Goal
Reproduce every one of the lines below word for word, changing nothing.

Provided records
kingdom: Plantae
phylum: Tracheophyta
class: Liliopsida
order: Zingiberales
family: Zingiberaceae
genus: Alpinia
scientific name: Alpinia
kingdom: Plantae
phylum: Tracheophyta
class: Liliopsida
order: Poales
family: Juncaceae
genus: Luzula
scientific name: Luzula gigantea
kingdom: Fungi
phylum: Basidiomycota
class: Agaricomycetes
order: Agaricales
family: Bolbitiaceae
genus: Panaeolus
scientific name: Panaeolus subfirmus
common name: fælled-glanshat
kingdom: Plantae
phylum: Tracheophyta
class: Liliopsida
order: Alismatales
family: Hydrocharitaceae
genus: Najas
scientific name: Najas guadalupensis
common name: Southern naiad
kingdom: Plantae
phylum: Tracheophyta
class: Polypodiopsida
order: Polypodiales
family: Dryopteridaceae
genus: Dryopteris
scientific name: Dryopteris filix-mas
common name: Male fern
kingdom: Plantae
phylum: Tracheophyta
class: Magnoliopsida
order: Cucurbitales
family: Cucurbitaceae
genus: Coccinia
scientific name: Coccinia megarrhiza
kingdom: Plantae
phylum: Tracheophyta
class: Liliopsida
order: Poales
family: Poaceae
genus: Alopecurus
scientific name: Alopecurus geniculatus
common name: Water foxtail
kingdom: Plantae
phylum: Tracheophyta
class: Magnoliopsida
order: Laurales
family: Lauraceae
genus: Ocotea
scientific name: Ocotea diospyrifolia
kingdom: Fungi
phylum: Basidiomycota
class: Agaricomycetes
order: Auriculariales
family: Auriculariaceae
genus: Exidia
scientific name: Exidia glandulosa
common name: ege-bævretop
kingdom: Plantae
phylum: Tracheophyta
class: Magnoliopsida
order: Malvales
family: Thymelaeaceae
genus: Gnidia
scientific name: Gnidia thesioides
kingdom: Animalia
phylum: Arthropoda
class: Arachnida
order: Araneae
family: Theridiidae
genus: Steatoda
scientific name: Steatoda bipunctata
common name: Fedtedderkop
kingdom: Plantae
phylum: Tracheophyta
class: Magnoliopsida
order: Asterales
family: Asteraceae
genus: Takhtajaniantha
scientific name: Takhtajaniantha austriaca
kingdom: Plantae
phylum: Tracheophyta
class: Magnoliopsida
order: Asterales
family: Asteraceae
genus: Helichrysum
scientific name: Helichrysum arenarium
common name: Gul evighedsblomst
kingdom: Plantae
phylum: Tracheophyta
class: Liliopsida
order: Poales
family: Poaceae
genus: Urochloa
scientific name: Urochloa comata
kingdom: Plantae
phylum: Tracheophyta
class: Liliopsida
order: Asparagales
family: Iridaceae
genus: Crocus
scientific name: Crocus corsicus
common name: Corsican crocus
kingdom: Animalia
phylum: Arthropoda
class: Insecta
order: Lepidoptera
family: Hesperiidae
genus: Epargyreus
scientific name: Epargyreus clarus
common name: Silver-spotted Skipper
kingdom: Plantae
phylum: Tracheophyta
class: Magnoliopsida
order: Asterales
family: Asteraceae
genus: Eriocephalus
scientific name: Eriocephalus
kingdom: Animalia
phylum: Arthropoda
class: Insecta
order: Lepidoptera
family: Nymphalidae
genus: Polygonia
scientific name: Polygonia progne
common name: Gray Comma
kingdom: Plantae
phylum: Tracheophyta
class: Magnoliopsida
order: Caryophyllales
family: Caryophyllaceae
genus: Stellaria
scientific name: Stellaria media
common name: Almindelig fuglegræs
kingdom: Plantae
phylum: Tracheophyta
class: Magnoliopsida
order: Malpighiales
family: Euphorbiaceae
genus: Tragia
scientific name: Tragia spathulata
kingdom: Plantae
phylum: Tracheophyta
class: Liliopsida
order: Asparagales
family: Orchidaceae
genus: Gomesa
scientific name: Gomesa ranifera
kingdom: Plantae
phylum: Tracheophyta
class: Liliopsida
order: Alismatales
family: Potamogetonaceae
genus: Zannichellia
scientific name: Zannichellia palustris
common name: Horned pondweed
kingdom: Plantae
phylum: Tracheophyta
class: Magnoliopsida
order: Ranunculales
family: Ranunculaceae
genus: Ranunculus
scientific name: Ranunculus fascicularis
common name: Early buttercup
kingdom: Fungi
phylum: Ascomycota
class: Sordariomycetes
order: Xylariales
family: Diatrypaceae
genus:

Correct result
kingdom: Plantae
phylum: Tracheophyta
class: Liliopsida
order: Zingiberales
family: Zingiberaceae
genus: Alpinia
scientific name: Alpinia
kingdom: Plantae
phylum: Tracheophyta
class: Liliopsida
order: Poales
family: Juncaceae
genus: Luzula
scientific name: Luzula gigantea
kingdom: Fungi
phylum: Basidiomycota
class: Agaricomycetes
order: Agaricales
family: Bolbitiaceae
genus: Panaeolus
scientific name: Panaeolus subfirmus
common name: fælled-glanshat
kingdom: Plantae
phylum: Tracheophyta
class: Liliopsida
order: Alismatales
family: Hydrocharitaceae
genus: Najas
scientific name: Najas guadalupensis
common name: Southern naiad
kingdom: Plantae
phylum: Tracheophyta
class: Polypodiopsida
order: Polypodiales
family: Dryopteridaceae
genus: Dryopteris
scientific name: Dryopteris filix-mas
common name: Male fern
kingdom: Plantae
phylum: Tracheophyta
class: Magnoliopsida
order: Cucurbitales
family: Cucurbitaceae
genus: Coccinia
scientific name: Coccinia megarrhiza
kingdom: Plantae
phylum: Tracheophyta
class: Liliopsida
order: Poales
family: Poaceae
genus: Alopecurus
scientific name: Alopecurus geniculatus
common name: Water foxtail
kingdom: Plantae
phylum: Tracheophyta
class: Magnoliopsida
order: Laurales
family: Lauraceae
genus: Ocotea
scientific name: Ocotea diospyrifolia
kingdom: Fungi
phylum: Basidiomycota
class: Agaricomycetes
order: Auriculariales
family: Auriculariaceae
genus: Exidia
scientific name: Exidia glandulosa
common name: ege-bævretop
kingdom: Plantae
phylum: Tracheophyta
class: Magnoliopsida
order: Malvales
family: Thymelaeaceae
genus: Gnidia
scientific name: Gnidia thesioides
kingdom: Animalia
phylum: Arthropoda
class: Arachnida
order: Araneae
family: Theridiidae
genus: Steatoda
scientific name: Steatoda bipunctata
common name: Fedtedderkop
kingdom: Plantae
phylum: Tracheophyta
class: Magnoliopsida
order: Asterales
family: Asteraceae
genus: Takhtajaniantha
scientific name: Takhtajaniantha austriaca
kingdom: Plantae
phylum: Tracheophyta
class: Magnoliopsida
order: Asterales
family: Asteraceae
genus: Helichrysum
scientific name: Helichrysum arenarium
common name: Gul evighedsblomst
kingdom: Plantae
phylum: Tracheophyta
class: Liliopsida
order: Poales
family: Poaceae
genus: Urochloa
scientific name: Urochloa comata
kingdom: Plantae
phylum: Tracheophyta
class: Liliopsida
order: Asparagales
family: Iridaceae
genus: Crocus
scientific name: Crocus corsicus
common name: Corsican crocus
kingdom: Animalia
phylum: Arthropoda
class: Insecta
order: Lepidoptera
family: Hesperiidae
genus: Epargyreus
scientific name: Epargyreus clarus
common name: Silver-spotted Skipper
kingdom: Plantae
phylum: Tracheophyta
class: Magnoliopsida
order: Asterales
family: Asteraceae
genus: Eriocephalus
scientific name: Eriocephalus
kingdom: Animalia
phylum: Arthropoda
class: Insecta
order: Lepidoptera
family: Nymphalidae
genus: Polygonia
scientific name: Polygonia progne
common name: Gray Comma
kingdom: Plantae
phylum: Tracheophyta
class: Magnoliopsida
order: Caryophyllales
family: Caryophyllaceae
genus: Stellaria
scientific name: Stellaria media
common name: Almindelig fuglegræs
kingdom: Plantae
phylum: Tracheophyta
class: Magnoliopsida
order: Malpighiales
family: Euphorbiaceae
genus: Tragia
scientific name: Tragia spathulata
kingdom: Plantae
phylum: Tracheophyta
class: Liliopsida
order: Asparagales
family: Orchidaceae
genus: Gomesa
scientific name: Gomesa ranifera
kingdom: Plantae
phylum: Tracheophyta
class: Liliopsida
order: Alismatales
family: Potamogetonaceae
genus: Zannichellia
scientific name: Zannichellia palustris
common name: Horned pondweed
kingdom: Plantae
phylum: Tracheophyta
class: Magnoliopsida
order: Ranunculales
family: Ranunculaceae
genus: Ranunculus
scientific name: Ranunculus fascicularis
common name: Early buttercup
kingdom: Fungi
phylum: Ascomycota
class: Sordariomycetes
order: Xylariales
family: Diatrypaceae
genus:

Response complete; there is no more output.